Rick: During the foundation’s recent National Advisory meeting, some of our advisors shared their experiences of going into underserved communities and told stories of community members who were put off by the term “evaluation.” It was scary for communities—like they were being graded on their performance or who they were versus coming from a learning context about the process and the community. We want to come at it from a more positive framing—from the context of learning for the sake of better outcomes in the long run.

Hogg Foundation: Susan, we’ve asked you to work alongside our five WRC grantee communities for three years. What do you hope that relationship looks like long term, and what are you hoping to learn from them?

Susan: I hope, at the end of the three years, that we have strong relationships with all community members, and that our relationships are built on trust and mutual respect. I would hope that if I come through their towns in the future that they say, “Hey, good to see you,” and invite me to stop and visit. From them, I am hoping to gain a deeper understanding of life in rural communities, both the strengths and challenges, so that this learning can equip all of us with the tools to create real change for mental health in rural communities.

Hogg Foundation: Emily, how can the WRC initiative be a watershed for communities from a learning and evaluation standpoint?

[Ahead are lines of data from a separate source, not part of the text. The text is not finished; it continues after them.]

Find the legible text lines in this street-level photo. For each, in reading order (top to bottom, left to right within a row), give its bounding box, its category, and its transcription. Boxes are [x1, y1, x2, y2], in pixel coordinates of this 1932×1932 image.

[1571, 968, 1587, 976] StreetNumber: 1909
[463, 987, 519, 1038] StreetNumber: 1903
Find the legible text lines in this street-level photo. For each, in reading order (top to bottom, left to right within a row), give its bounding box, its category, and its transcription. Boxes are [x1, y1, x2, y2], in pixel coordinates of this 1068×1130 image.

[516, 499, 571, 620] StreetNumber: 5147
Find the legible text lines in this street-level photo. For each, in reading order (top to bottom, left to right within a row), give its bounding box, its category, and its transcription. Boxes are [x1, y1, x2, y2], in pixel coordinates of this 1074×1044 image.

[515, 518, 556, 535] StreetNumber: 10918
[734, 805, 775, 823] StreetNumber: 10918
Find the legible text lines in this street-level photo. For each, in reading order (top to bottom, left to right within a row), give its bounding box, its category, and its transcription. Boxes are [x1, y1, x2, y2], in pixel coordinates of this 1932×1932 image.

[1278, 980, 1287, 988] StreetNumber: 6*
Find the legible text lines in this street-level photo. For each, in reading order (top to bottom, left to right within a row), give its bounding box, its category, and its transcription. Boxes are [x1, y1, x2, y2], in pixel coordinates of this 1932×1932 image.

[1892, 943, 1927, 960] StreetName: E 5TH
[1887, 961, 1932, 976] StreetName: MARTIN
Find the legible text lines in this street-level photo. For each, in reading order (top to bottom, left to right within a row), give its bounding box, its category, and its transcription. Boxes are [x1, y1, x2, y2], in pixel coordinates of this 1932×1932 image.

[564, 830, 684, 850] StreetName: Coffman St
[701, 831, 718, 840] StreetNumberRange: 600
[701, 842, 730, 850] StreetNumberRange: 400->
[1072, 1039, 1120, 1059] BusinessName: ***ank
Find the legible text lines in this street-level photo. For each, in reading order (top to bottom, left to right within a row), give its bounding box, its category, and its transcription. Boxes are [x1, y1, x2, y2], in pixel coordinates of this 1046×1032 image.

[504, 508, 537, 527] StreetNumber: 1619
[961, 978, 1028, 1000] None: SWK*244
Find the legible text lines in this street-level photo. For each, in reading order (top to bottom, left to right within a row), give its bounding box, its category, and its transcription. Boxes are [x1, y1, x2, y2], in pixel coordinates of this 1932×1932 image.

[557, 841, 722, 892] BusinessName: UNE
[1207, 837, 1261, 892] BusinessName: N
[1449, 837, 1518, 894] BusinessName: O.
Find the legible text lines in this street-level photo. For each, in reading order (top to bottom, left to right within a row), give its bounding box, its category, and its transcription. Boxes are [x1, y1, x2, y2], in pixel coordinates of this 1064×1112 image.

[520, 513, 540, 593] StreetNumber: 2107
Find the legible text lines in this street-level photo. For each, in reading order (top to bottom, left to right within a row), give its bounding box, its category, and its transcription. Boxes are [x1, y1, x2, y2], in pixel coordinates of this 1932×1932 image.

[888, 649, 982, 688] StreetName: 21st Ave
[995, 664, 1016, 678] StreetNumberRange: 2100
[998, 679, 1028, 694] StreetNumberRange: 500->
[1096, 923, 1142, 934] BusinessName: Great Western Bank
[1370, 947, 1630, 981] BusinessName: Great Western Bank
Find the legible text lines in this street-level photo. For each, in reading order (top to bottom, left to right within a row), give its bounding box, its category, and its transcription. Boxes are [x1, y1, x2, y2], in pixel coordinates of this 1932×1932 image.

Emily: It’s a fantastic learning opportunity for the foundation and the communities we serve. Through our work alongside these five communities, we will be able to learn from the collective wisdom of these citizens on how we can best transform how communities promote mental health in everyday life. I’ll be working with the Learning Team to share the learning that is happening in the communities with each of the other grantees in a way that is easy to understand and utilize. Through the evaluation process, each grantee will have access to the wisdom and learning from the other four. We believe that will be a powerful mechanism of support.